#### Bereitgestellte Daten

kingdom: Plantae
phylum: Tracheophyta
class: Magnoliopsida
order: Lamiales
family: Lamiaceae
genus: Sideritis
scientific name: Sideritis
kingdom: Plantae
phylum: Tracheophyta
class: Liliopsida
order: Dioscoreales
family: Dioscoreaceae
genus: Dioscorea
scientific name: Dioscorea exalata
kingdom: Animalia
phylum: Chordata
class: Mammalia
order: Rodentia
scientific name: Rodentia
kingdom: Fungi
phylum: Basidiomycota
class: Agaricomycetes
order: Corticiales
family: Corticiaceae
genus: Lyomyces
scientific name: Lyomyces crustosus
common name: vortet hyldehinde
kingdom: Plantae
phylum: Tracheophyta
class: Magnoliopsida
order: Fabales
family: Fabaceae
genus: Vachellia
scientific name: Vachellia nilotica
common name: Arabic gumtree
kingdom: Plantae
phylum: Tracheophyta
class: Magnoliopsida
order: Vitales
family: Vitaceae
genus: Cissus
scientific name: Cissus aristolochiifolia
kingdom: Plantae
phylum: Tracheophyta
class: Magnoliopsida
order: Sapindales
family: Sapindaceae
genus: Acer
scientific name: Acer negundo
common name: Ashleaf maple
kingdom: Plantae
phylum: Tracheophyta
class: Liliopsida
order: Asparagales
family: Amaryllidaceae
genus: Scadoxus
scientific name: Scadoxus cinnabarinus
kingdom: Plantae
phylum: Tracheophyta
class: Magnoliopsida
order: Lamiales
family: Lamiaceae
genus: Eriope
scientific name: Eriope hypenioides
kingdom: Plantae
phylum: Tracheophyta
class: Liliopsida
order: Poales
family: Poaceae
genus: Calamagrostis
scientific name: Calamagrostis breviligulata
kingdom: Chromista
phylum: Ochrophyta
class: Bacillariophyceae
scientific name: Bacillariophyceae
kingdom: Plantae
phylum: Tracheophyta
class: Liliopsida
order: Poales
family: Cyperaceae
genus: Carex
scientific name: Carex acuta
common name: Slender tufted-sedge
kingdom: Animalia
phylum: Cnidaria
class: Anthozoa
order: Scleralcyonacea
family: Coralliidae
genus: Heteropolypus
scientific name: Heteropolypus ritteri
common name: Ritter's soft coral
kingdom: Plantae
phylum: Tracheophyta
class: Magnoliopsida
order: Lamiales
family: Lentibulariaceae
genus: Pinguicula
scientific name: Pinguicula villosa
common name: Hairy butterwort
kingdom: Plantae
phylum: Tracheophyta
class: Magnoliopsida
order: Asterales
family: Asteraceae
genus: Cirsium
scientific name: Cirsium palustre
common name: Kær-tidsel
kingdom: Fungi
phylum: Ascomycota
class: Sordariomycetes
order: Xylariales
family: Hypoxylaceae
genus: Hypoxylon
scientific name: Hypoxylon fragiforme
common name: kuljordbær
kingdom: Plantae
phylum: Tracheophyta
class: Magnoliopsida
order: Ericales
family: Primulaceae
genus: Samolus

########

* Zu erledigen
Gib die Daten vollständig wieder und ändere dabei jedes „common name“ in „vernacular name“. Alles andere bleibt unverändert.

* Ergebnis
kingdom: Plantae
phylum: Tracheophyta
class: Magnoliopsida
order: Lamiales
family: Lamiaceae
genus: Sideritis
scientific name: Sideritis
kingdom: Plantae
phylum: Tracheophyta
class: Liliopsida
order: Dioscoreales
family: Dioscoreaceae
genus: Dioscorea
scientific name: Dioscorea exalata
kingdom: Animalia
phylum: Chordata
class: Mammalia
order: Rodentia
scientific name: Rodentia
kingdom: Fungi
phylum: Basidiomycota
class: Agaricomycetes
order: Corticiales
family: Corticiaceae
genus: Lyomyces
scientific name: Lyomyces crustosus
vernacular name: vortet hyldehinde
kingdom: Plantae
phylum: Tracheophyta
class: Magnoliopsida
order: Fabales
family: Fabaceae
genus: Vachellia
scientific name: Vachellia nilotica
vernacular name: Arabic gumtree
kingdom: Plantae
phylum: Tracheophyta
class: Magnoliopsida
order: Vitales
family: Vitaceae
genus: Cissus
scientific name: Cissus aristolochiifolia
kingdom: Plantae
phylum: Tracheophyta
class: Magnoliopsida
order: Sapindales
family: Sapindaceae
genus: Acer
scientific name: Acer negundo
vernacular name: Ashleaf maple
kingdom: Plantae
phylum: Tracheophyta
class: Liliopsida
order: Asparagales
family: Amaryllidaceae
genus: Scadoxus
scientific name: Scadoxus cinnabarinus
kingdom: Plantae
phylum: Tracheophyta
class: Magnoliopsida
order: Lamiales
family: Lamiaceae
genus: Eriope
scientific name: Eriope hypenioides
kingdom: Plantae
phylum: Tracheophyta
class: Liliopsida
order: Poales
family: Poaceae
genus: Calamagrostis
scientific name: Calamagrostis breviligulata
kingdom: Chromista
phylum: Ochrophyta
class: Bacillariophyceae
scientific name: Bacillariophyceae
kingdom: Plantae
phylum: Tracheophyta
class: Liliopsida
order: Poales
family: Cyperaceae
genus: Carex
scientific name: Carex acuta
vernacular name: Slender tufted-sedge
kingdom: Animalia
phylum: Cnidaria
class: Anthozoa
order: Scleralcyonacea
family: Coralliidae
genus: Heteropolypus
scientific name: Heteropolypus ritteri
vernacular name: Ritter's soft coral
kingdom: Plantae
phylum: Tracheophyta
class: Magnoliopsida
order: Lamiales
family: Lentibulariaceae
genus: Pinguicula
scientific name: Pinguicula villosa
vernacular name: Hairy butterwort
kingdom: Plantae
phylum: Tracheophyta
class: Magnoliopsida
order: Asterales
family: Asteraceae
genus: Cirsium
scientific name: Cirsium palustre
vernacular name: Kær-tidsel
kingdom: Fungi
phylum: Ascomycota
class: Sordariomycetes
order: Xylariales
family: Hypoxylaceae
genus: Hypoxylon
scientific name: Hypoxylon fragiforme
vernacular name: kuljordbær
kingdom: Plantae
phylum: Tracheophyta
class: Magnoliopsida
order: Ericales
family: Primulaceae
genus: Samolus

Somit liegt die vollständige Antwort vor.